To provide a specific example, if you put a poor person who is a high achiever in a privileged position in society they may be consumed with doubt about their ability due to personal beliefs about where they belong, collective beliefs of what's possible in society, and because they will likely have more people around them telling them what they can and can't achieve. They may also achieve much in terms of finance and status but inside be deeply stuck because they didn't have chance to figure out who they are along the way, and unable to change to work where they can make a significant contribution to society due to it costing them their basic needs being met to do so.

In my experience poor families do indeed, unintentionally, hold their children back. It's done out of wanting to keep them safe, and with the intention to see them succeed. However disadvantaged parents are not always informed enough to guide their children effectively, and that is no fault of their own. Its down to their world view, based on their experiences. Their children then also lack resource states (both practical and mental-emotional) to make the most of the opportunities they do gain access to through merit.

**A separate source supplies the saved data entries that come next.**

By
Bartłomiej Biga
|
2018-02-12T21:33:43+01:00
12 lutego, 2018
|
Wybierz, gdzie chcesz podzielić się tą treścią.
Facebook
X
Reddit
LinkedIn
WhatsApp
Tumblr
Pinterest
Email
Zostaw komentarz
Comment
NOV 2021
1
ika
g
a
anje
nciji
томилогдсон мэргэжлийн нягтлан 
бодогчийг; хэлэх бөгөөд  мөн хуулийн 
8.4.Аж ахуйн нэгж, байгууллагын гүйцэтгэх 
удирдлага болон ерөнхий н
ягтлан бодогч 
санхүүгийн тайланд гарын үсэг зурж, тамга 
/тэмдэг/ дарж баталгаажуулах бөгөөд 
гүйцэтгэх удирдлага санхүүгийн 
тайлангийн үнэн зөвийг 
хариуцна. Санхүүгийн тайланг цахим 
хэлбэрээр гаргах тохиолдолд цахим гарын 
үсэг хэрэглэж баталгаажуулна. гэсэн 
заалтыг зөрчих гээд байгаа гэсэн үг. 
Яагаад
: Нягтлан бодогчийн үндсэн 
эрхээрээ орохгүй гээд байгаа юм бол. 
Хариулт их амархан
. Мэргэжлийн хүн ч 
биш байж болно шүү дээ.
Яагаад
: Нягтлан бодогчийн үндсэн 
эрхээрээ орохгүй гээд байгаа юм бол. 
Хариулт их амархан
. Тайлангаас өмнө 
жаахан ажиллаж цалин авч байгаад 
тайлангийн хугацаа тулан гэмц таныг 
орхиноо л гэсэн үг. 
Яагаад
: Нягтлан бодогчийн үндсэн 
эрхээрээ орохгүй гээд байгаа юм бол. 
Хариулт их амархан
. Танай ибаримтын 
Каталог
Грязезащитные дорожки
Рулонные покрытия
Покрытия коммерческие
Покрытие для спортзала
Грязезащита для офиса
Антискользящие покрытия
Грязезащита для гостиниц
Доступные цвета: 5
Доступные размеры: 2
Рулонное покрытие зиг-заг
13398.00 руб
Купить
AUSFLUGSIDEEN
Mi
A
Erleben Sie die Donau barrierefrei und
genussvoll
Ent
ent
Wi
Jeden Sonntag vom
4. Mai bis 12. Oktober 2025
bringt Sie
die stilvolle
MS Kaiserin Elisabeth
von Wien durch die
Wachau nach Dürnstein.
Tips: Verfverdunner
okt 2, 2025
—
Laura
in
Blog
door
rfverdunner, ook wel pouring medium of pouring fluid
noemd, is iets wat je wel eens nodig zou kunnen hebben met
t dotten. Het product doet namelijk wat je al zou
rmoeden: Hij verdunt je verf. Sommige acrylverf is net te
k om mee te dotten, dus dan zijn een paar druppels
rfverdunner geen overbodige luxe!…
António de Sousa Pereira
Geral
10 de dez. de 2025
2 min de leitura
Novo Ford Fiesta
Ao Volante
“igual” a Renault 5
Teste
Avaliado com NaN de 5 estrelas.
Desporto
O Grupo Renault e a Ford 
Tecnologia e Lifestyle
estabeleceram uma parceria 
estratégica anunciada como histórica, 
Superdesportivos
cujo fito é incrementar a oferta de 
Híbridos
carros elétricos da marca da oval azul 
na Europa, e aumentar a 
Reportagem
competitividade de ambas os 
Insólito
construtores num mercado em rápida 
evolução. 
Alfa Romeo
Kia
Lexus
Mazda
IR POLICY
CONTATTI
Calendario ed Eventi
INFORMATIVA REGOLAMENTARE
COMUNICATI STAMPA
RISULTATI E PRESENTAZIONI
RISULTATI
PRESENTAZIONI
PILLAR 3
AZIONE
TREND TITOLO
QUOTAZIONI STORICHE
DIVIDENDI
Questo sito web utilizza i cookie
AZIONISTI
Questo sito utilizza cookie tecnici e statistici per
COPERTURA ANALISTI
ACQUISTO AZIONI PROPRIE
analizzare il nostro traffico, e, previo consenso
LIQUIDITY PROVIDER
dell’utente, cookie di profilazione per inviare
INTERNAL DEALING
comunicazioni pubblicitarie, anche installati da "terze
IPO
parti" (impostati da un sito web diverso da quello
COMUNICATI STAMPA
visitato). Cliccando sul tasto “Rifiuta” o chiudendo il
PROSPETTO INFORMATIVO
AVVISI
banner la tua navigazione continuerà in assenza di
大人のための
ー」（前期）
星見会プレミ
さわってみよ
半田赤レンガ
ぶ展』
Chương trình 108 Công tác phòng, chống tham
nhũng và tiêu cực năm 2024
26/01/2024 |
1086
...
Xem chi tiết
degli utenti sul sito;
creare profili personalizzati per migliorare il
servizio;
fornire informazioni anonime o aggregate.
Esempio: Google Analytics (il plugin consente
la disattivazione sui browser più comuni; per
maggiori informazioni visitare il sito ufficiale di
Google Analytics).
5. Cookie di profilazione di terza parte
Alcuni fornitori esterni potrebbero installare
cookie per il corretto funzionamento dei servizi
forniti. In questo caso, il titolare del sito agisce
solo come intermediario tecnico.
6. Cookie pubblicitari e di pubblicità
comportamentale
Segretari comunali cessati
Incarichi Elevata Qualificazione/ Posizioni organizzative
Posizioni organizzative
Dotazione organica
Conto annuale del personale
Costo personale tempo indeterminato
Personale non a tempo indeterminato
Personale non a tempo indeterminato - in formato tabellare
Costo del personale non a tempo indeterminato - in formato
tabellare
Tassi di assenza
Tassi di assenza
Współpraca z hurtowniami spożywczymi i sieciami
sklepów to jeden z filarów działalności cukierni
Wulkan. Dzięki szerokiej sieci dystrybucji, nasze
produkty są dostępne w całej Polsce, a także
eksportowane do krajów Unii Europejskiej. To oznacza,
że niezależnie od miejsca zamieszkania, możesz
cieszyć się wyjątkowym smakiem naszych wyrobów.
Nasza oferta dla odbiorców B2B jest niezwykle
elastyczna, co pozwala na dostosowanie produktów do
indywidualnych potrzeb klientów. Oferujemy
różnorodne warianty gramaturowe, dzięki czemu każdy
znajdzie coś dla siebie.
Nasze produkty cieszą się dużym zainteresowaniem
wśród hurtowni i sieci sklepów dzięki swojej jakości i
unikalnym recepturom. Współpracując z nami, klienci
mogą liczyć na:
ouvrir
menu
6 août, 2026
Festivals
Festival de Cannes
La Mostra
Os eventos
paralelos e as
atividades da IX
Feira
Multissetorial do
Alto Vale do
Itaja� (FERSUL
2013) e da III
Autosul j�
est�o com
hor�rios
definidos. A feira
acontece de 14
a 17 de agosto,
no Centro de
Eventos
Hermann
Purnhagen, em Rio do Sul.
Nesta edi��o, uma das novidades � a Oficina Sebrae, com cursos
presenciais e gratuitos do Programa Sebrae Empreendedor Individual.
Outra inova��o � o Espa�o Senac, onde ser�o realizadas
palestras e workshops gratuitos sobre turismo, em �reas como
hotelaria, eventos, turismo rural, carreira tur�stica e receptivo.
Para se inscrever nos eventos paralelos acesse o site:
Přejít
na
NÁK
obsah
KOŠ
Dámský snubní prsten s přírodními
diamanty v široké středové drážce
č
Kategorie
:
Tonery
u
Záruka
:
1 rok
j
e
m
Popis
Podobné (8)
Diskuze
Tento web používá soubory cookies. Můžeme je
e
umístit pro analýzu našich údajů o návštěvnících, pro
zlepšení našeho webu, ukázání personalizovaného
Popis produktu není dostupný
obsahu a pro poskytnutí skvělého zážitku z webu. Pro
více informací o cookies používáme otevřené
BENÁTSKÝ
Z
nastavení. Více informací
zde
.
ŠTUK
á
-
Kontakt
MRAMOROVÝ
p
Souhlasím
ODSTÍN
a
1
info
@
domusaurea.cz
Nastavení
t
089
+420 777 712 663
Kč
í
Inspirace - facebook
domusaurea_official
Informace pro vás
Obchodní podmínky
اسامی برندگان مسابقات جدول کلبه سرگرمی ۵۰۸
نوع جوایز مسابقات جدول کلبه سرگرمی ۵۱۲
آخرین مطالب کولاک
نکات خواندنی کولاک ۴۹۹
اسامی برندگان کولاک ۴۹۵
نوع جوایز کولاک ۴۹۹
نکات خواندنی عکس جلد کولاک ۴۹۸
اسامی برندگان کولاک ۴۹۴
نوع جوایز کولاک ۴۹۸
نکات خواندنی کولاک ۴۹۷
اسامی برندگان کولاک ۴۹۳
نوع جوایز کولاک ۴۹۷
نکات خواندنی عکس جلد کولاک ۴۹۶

The sad fact is a rich person will be likely to do more with the opportunities given to them as many factors in the system are stacked in their favour. It is not all their own merit, but a form of collective merit that is inherited. It should not be assumed that this means all reach people have it easier, they do not. Hence even the children of rich become poorer in later generations. It is often the first few generations of migrants who actually are the most effectively socially mobile. Perhaps then we can learn from them about how to inspire the will for social mobility in the individual, and it also perhaps suggests that cycles of mobility would be more effective as a model than simply an upward trending linear model.

So I would agree that the belief one is destined to fail, be unsuccessful, and that others are against them or that they don't fit or belong is the most important shift to make for those from disadvantaged backgrounds. This belief in the ability to influence ones life course is something I found to be instilled in the culture of public school. It is the practical understanding of societal systems and ones interactions with it, coupled with the beliefs one personally holds about how they fit in society, and how well they know themselves too that I hypothesise determine how socially mobile a person is able to be. However, with the looming cost crisis, more young people will not have their basic needs met, distracting them from engaging effectively with their education. Getting into work earlier is sometimes a sensible option as it enables basic needs to be met sooner, and actualisation to aspire for higher goals to be made reality.